Dependency resilience is the sense of security and strength that comes from having people and places to go to where they know that their struggles will be accepted and their pains can be admitted.
Dependency resilience is usually created in childhood by having people who support and encourage true self development, by encouraging risk-taking and vulnerability at the same time.
Dependency Resilience:
Means that a person develops the ability to launch into trying things, knowing that they have a place to return to where their wounds can be addressed and their victories can be celebrated.

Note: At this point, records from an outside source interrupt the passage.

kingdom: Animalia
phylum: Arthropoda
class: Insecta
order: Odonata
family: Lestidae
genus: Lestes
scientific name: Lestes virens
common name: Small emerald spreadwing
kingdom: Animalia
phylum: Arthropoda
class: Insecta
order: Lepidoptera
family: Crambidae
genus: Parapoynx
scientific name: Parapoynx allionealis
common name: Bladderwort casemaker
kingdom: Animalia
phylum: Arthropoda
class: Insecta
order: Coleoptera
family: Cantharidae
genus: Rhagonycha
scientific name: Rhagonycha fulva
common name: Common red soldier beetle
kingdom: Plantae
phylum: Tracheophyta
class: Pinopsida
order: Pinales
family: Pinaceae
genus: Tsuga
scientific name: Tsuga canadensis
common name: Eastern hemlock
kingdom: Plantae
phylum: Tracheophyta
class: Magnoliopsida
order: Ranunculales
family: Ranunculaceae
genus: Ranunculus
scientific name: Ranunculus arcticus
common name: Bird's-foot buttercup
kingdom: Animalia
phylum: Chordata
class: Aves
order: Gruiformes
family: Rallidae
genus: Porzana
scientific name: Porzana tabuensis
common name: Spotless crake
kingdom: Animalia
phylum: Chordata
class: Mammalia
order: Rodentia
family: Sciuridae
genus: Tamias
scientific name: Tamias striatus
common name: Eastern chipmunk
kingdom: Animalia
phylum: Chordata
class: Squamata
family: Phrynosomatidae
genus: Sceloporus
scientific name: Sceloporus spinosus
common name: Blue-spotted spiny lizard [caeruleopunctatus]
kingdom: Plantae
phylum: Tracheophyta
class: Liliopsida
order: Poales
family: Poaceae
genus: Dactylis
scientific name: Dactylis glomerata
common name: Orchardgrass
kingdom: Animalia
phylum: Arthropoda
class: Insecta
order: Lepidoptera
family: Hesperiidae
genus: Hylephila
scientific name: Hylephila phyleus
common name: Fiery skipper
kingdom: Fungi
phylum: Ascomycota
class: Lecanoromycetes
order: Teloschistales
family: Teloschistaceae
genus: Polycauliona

Creates a paradox whereby being able to be in need, the person actually develops the capacity to endure great pain, and still maintain passion and hope. That person is championed, or advocated by being able to need “safe, supportive” people.
Becomes a genuine form of stress tolerance by addressing pain, rather than avoiding pain.
Can still be developed as a grownup, even if he/she did not develop dependency resilience in childhood.
Stress for a human being actually means that life is happening like we wish it would not happen.
The solution to this pain is having people and places a person can depend on to share the difficulties and struggles of living in a painful world.
Dependency resilience is that which brings the true self, or the heart of the person, to the task at hand without losing hope or the need for help or the desire to produce.
Isolation is defeated by dependency resilience.
BUT FIRST, THE LEADER HAS TO COME TO AN ADMISSION OF NEED FOR HELP FROM SOURCES WHO CAN RELATE TO THE LEADER’S DILEMMA.